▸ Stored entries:
--------
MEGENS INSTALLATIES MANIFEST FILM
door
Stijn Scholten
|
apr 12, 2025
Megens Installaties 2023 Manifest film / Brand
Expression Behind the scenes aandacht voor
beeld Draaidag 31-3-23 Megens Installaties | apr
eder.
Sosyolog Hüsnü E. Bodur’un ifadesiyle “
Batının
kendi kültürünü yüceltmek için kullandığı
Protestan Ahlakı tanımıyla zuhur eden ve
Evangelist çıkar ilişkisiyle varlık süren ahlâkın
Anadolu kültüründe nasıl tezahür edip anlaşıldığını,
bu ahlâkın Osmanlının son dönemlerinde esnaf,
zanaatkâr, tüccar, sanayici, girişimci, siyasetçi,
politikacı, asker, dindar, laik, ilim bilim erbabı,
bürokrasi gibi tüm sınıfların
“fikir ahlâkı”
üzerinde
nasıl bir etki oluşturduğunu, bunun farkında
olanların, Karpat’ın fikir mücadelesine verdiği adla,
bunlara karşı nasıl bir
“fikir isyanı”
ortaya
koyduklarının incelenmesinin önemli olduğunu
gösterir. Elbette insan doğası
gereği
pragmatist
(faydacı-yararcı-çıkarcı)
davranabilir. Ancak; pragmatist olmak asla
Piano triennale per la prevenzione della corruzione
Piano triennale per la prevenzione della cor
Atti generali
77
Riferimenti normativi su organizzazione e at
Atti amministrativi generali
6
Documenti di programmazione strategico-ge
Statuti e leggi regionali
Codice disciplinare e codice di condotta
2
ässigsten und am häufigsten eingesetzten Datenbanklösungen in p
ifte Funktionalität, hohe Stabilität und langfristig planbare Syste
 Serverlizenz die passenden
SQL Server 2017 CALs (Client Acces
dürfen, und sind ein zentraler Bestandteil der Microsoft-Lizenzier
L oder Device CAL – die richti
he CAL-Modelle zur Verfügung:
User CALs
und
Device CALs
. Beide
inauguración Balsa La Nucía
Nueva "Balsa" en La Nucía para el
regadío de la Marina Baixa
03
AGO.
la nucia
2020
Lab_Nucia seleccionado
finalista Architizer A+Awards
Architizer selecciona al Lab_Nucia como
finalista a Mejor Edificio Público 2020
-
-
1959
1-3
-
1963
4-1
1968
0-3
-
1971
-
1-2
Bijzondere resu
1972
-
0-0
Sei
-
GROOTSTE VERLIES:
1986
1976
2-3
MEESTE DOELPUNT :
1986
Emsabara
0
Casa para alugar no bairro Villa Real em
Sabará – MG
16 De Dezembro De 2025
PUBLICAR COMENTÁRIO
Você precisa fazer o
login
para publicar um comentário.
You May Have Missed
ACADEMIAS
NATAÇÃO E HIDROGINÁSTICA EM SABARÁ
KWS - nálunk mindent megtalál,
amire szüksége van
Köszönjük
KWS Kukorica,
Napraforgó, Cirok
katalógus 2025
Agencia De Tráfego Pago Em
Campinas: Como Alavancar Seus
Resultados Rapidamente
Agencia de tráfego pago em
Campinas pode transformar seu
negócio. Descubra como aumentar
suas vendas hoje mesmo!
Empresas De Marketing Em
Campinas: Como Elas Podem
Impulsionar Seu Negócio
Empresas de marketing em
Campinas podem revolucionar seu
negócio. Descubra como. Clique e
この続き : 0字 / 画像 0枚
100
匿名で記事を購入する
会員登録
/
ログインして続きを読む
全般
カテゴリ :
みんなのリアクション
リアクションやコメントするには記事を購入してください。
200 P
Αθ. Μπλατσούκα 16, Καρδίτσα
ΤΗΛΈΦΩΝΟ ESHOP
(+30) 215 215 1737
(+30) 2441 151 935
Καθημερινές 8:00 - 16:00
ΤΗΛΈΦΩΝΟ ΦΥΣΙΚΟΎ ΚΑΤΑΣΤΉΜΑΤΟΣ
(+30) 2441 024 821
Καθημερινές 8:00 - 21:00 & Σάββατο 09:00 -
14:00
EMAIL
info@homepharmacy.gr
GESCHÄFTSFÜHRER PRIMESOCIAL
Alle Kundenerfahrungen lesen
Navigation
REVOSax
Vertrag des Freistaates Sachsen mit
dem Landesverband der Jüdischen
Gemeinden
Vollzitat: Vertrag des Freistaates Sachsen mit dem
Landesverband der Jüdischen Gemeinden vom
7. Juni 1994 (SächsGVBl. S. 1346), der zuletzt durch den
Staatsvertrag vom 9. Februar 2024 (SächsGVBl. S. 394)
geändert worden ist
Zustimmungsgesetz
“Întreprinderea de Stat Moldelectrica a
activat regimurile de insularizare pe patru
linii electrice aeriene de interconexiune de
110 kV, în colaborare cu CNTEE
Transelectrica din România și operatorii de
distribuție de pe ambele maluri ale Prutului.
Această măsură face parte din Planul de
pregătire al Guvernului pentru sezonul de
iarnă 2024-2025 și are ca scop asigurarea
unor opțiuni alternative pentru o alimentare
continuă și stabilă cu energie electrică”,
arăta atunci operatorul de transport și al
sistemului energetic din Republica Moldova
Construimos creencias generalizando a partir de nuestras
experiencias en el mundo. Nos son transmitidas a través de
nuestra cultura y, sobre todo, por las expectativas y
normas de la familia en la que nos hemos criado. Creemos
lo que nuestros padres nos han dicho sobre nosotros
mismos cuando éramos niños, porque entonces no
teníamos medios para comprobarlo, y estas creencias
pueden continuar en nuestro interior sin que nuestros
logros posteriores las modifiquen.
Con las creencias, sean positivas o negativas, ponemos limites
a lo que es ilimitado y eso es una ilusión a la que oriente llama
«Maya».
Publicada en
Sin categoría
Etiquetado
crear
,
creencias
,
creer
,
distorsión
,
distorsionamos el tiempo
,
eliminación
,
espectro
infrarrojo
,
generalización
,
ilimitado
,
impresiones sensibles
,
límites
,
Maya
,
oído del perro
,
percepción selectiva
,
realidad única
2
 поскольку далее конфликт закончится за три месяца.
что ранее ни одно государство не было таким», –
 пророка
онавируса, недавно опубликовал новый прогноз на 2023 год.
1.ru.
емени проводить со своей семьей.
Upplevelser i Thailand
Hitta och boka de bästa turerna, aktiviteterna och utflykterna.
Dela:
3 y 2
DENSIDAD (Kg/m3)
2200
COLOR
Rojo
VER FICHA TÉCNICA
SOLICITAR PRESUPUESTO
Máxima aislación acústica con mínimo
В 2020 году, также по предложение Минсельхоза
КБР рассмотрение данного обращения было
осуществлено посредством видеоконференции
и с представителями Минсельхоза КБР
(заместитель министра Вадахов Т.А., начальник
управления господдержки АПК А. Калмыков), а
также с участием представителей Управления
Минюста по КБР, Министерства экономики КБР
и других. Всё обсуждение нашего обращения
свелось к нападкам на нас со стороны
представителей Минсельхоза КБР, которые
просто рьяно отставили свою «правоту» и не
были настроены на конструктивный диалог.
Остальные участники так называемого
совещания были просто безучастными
--------
All lines of the data above must be returned exactly.

▸ Written solution:
MEGENS INSTALLATIES MANIFEST FILM
door
Stijn Scholten
|
apr 12, 2025
Megens Installaties 2023 Manifest film / Brand
Expression Behind the scenes aandacht voor
beeld Draaidag 31-3-23 Megens Installaties | apr
eder.
Sosyolog Hüsnü E. Bodur’un ifadesiyle “
Batının
kendi kültürünü yüceltmek için kullandığı
Protestan Ahlakı tanımıyla zuhur eden ve
Evangelist çıkar ilişkisiyle varlık süren ahlâkın
Anadolu kültüründe nasıl tezahür edip anlaşıldığını,
bu ahlâkın Osmanlının son dönemlerinde esnaf,
zanaatkâr, tüccar, sanayici, girişimci, siyasetçi,
politikacı, asker, dindar, laik, ilim bilim erbabı,
bürokrasi gibi tüm sınıfların
“fikir ahlâkı”
üzerinde
nasıl bir etki oluşturduğunu, bunun farkında
olanların, Karpat’ın fikir mücadelesine verdiği adla,
bunlara karşı nasıl bir
“fikir isyanı”
ortaya
koyduklarının incelenmesinin önemli olduğunu
gösterir. Elbette insan doğası
gereği
pragmatist
(faydacı-yararcı-çıkarcı)
davranabilir. Ancak; pragmatist olmak asla
Piano triennale per la prevenzione della corruzione
Piano triennale per la prevenzione della cor
Atti generali
77
Riferimenti normativi su organizzazione e at
Atti amministrativi generali
6
Documenti di programmazione strategico-ge
Statuti e leggi regionali
Codice disciplinare e codice di condotta
2
ässigsten und am häufigsten eingesetzten Datenbanklösungen in p
ifte Funktionalität, hohe Stabilität und langfristig planbare Syste
 Serverlizenz die passenden
SQL Server 2017 CALs (Client Acces
dürfen, und sind ein zentraler Bestandteil der Microsoft-Lizenzier
L oder Device CAL – die richti
he CAL-Modelle zur Verfügung:
User CALs
und
Device CALs
. Beide
inauguración Balsa La Nucía
Nueva "Balsa" en La Nucía para el
regadío de la Marina Baixa
03
AGO.
la nucia
2020
Lab_Nucia seleccionado
finalista Architizer A+Awards
Architizer selecciona al Lab_Nucia como
finalista a Mejor Edificio Público 2020
-
-
1959
1-3
-
1963
4-1
1968
0-3
-
1971
-
1-2
Bijzondere resu
1972
-
0-0
Sei
-
GROOTSTE VERLIES:
1986
1976
2-3
MEESTE DOELPUNT :
1986
Emsabara
0
Casa para alugar no bairro Villa Real em
Sabará – MG
16 De Dezembro De 2025
PUBLICAR COMENTÁRIO
Você precisa fazer o
login
para publicar um comentário.
You May Have Missed
ACADEMIAS
NATAÇÃO E HIDROGINÁSTICA EM SABARÁ
KWS - nálunk mindent megtalál,
amire szüksége van
Köszönjük
KWS Kukorica,
Napraforgó, Cirok
katalógus 2025
Agencia De Tráfego Pago Em
Campinas: Como Alavancar Seus
Resultados Rapidamente
Agencia de tráfego pago em
Campinas pode transformar seu
negócio. Descubra como aumentar
suas vendas hoje mesmo!
Empresas De Marketing Em
Campinas: Como Elas Podem
Impulsionar Seu Negócio
Empresas de marketing em
Campinas podem revolucionar seu
negócio. Descubra como. Clique e
この続き : 0字 / 画像 0枚
100
匿名で記事を購入する
会員登録
/
ログインして続きを読む
全般
カテゴリ :
みんなのリアクション
リアクションやコメントするには記事を購入してください。
200 P
Αθ. Μπλατσούκα 16, Καρδίτσα
ΤΗΛΈΦΩΝΟ ESHOP
(+30) 215 215 1737
(+30) 2441 151 935
Καθημερινές 8:00 - 16:00
ΤΗΛΈΦΩΝΟ ΦΥΣΙΚΟΎ ΚΑΤΑΣΤΉΜΑΤΟΣ
(+30) 2441 024 821
Καθημερινές 8:00 - 21:00 & Σάββατο 09:00 -
14:00
EMAIL
info@homepharmacy.gr
GESCHÄFTSFÜHRER PRIMESOCIAL
Alle Kundenerfahrungen lesen
Navigation
REVOSax
Vertrag des Freistaates Sachsen mit
dem Landesverband der Jüdischen
Gemeinden
Vollzitat: Vertrag des Freistaates Sachsen mit dem
Landesverband der Jüdischen Gemeinden vom
7. Juni 1994 (SächsGVBl. S. 1346), der zuletzt durch den
Staatsvertrag vom 9. Februar 2024 (SächsGVBl. S. 394)
geändert worden ist
Zustimmungsgesetz
“Întreprinderea de Stat Moldelectrica a
activat regimurile de insularizare pe patru
linii electrice aeriene de interconexiune de
110 kV, în colaborare cu CNTEE
Transelectrica din România și operatorii de
distribuție de pe ambele maluri ale Prutului.
Această măsură face parte din Planul de
pregătire al Guvernului pentru sezonul de
iarnă 2024-2025 și are ca scop asigurarea
unor opțiuni alternative pentru o alimentare
continuă și stabilă cu energie electrică”,
arăta atunci operatorul de transport și al
sistemului energetic din Republica Moldova
Construimos creencias generalizando a partir de nuestras
experiencias en el mundo. Nos son transmitidas a través de
nuestra cultura y, sobre todo, por las expectativas y
normas de la familia en la que nos hemos criado. Creemos
lo que nuestros padres nos han dicho sobre nosotros
mismos cuando éramos niños, porque entonces no
teníamos medios para comprobarlo, y estas creencias
pueden continuar en nuestro interior sin que nuestros
logros posteriores las modifiquen.
Con las creencias, sean positivas o negativas, ponemos limites
a lo que es ilimitado y eso es una ilusión a la que oriente llama
«Maya».
Publicada en
Sin categoría
Etiquetado
crear
,
creencias
,
creer
,
distorsión
,
distorsionamos el tiempo
,
eliminación
,
espectro
infrarrojo
,
generalización
,
ilimitado
,
impresiones sensibles
,
límites
,
Maya
,
oído del perro
,
percepción selectiva
,
realidad única
2
 поскольку далее конфликт закончится за три месяца.
что ранее ни одно государство не было таким», –
 пророка
онавируса, недавно опубликовал новый прогноз на 2023 год.
1.ru.
емени проводить со своей семьей.
Upplevelser i Thailand
Hitta och boka de bästa turerna, aktiviteterna och utflykterna.
Dela:
3 y 2
DENSIDAD (Kg/m3)
2200
COLOR
Rojo
VER FICHA TÉCNICA
SOLICITAR PRESUPUESTO
Máxima aislación acústica con mínimo
В 2020 году, также по предложение Минсельхоза
КБР рассмотрение данного обращения было
осуществлено посредством видеоконференции
и с представителями Минсельхоза КБР
(заместитель министра Вадахов Т.А., начальник
управления господдержки АПК А. Калмыков), а
также с участием представителей Управления
Минюста по КБР, Министерства экономики КБР
и других. Всё обсуждение нашего обращения
свелось к нападкам на нас со стороны
представителей Минсельхоза КБР, которые
просто рьяно отставили свою «правоту» и не
были настроены на конструктивный диалог.
Остальные участники так называемого
совещания были просто безучастными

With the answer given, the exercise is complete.